In 2018, the country welcomed 428 million visitors. American travelers, Italy’s second largest international market, are expected to increase by 20%, said Maria Elena Rossi, global marketing and promotion director, for the Italian National Tourist Board, during an event this week in New York City.
The tourist board has approved a new three-year plan, focusing on value growth in the luxury travel sector, “positioning our brand in tourism, like the Italy brand is already positioned in fashion, design, and automotives,” Rossi said.
To target high-end customers, the Italian National Tourist Board has partnered with Signature, Virtuoso, and Travel Leaders Network to build a program called “Italy with New Eyes.” It encourages new discoveries in well-known destinations and visits to hidden gems, for previous travelers.
“Clients are curious about other regions of Italy, like Piemonte or Calabria. They want to discover other parts. Maybe they have been to Rome, Florence, and Venice, and they want to go further,” said Ignacio Maza, executive vice president, Signature.
The new era of luxury
Luxury travel in the past decade has transformed the segment, once defined by amenities, and unique and personalized experiences that enrich the traveler.
“It’s becoming the softer aspects that are defining it,” said Ninan Chacko, CEO of Travel Leaders Network, during a panel discussion. He sees this categorized in four ways: local, personalization, immersion, and something they can share that is different.
This evolution has positioned travel advisors to become essential to their high-end clients, from the resources they have to the knowledge they share.
Access, for example, has become increasingly relevant for luxury clientele, said Maza. “This is very important during high season, when it’s very crowded. If you’re in Venice and you want to see the Uffiz, but you want to see it privately, or go into the Vatican when it’s closed to the public. Those are the things we have to deliver.” To deal with the logistics on the ground, advisors can reach out to a DMO and supplier partners to facilitate.
“It’s about being able to cater to the traveler’s expectations, for them to be able to do what they want, when they want, and how they want to do it, and really being able to deliver these experiences,” echoed Chacko.

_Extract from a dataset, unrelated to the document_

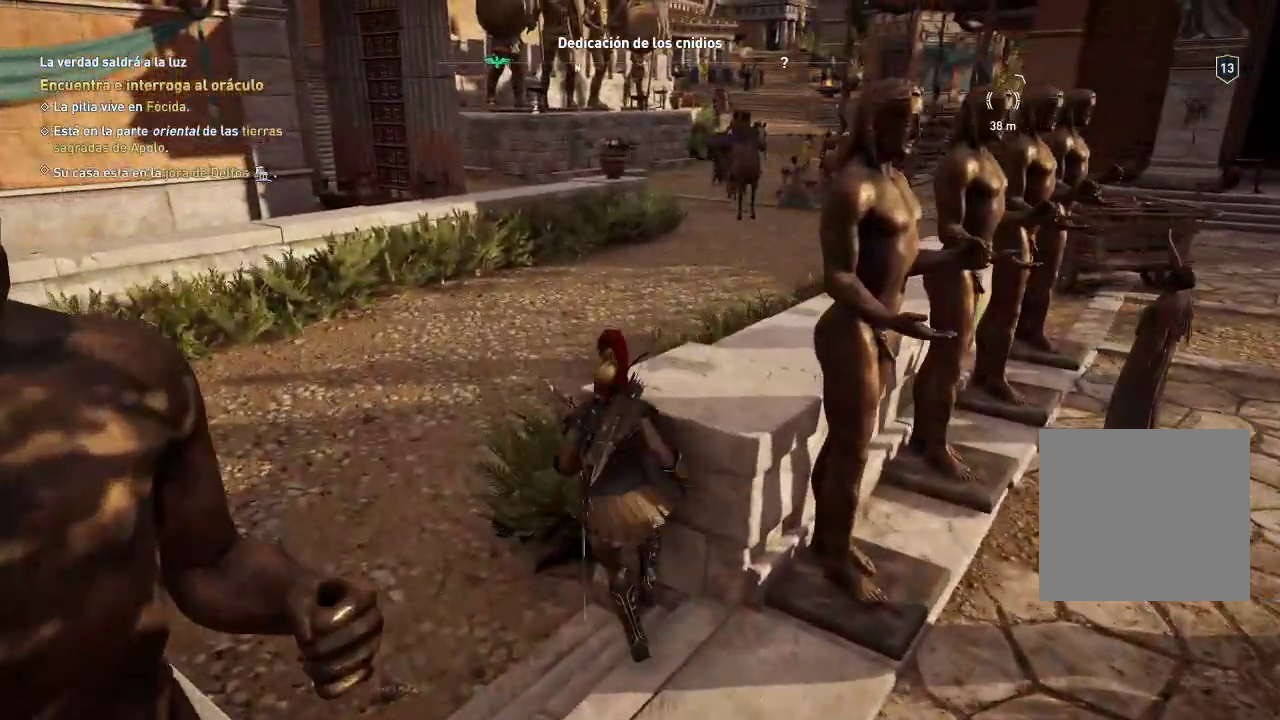
{"buttons": [], "left_stick": "up-left", "right_stick": "center", "events": [[100, "right_stick", "center"], [150, "left_stick", "up"], [150, "right_stick", "right"], [217, "right_stick", "center"], [317, "right_stick", "right"], [400, "left_stick", "up-left"], [450, "right_stick", "center"]]}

There is also a growing desire for authenticity, Maza said: “People want to go to Naples and have not just any pizza, but go to where the Neapolitans go. And that takes a lot of homework for you to do a deep dive into each destination to find the essence and the heart and soul of where everything might be.”

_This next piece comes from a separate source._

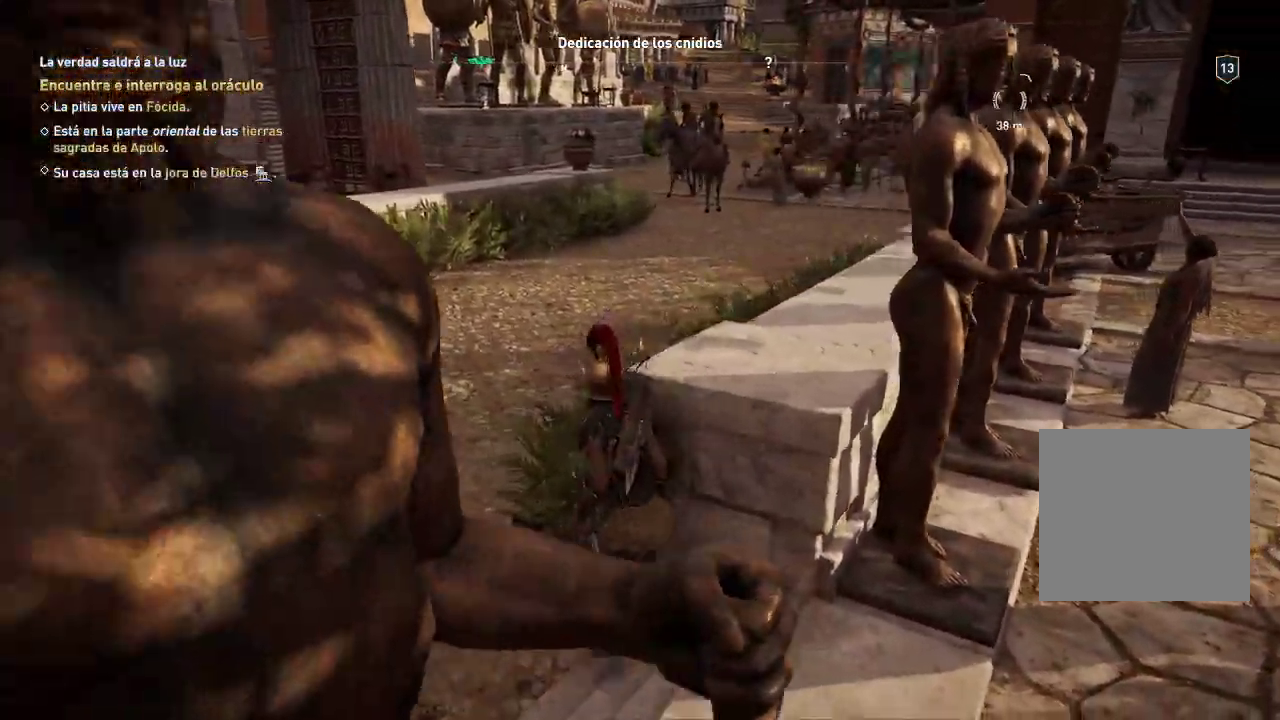
{"buttons": [], "left_stick": "up", "right_stick": "right", "events": [[233, "left_stick", "up"], [300, "right_stick", "right"]]}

This lends itself to the strength of advisors, who can pull from their personal knowledge from fam trips, and education from suppliers and tourist boards.
Angela Roditi, vice president of alliances, at Virtuoso, said that’s part of the reason why more and more Millennials are seeking the services of advisors: They’re inundated with information and need someone to cut through the clutter.
Ultimately, Chacko said: “The luxury is the sense of place, it’s where you are.”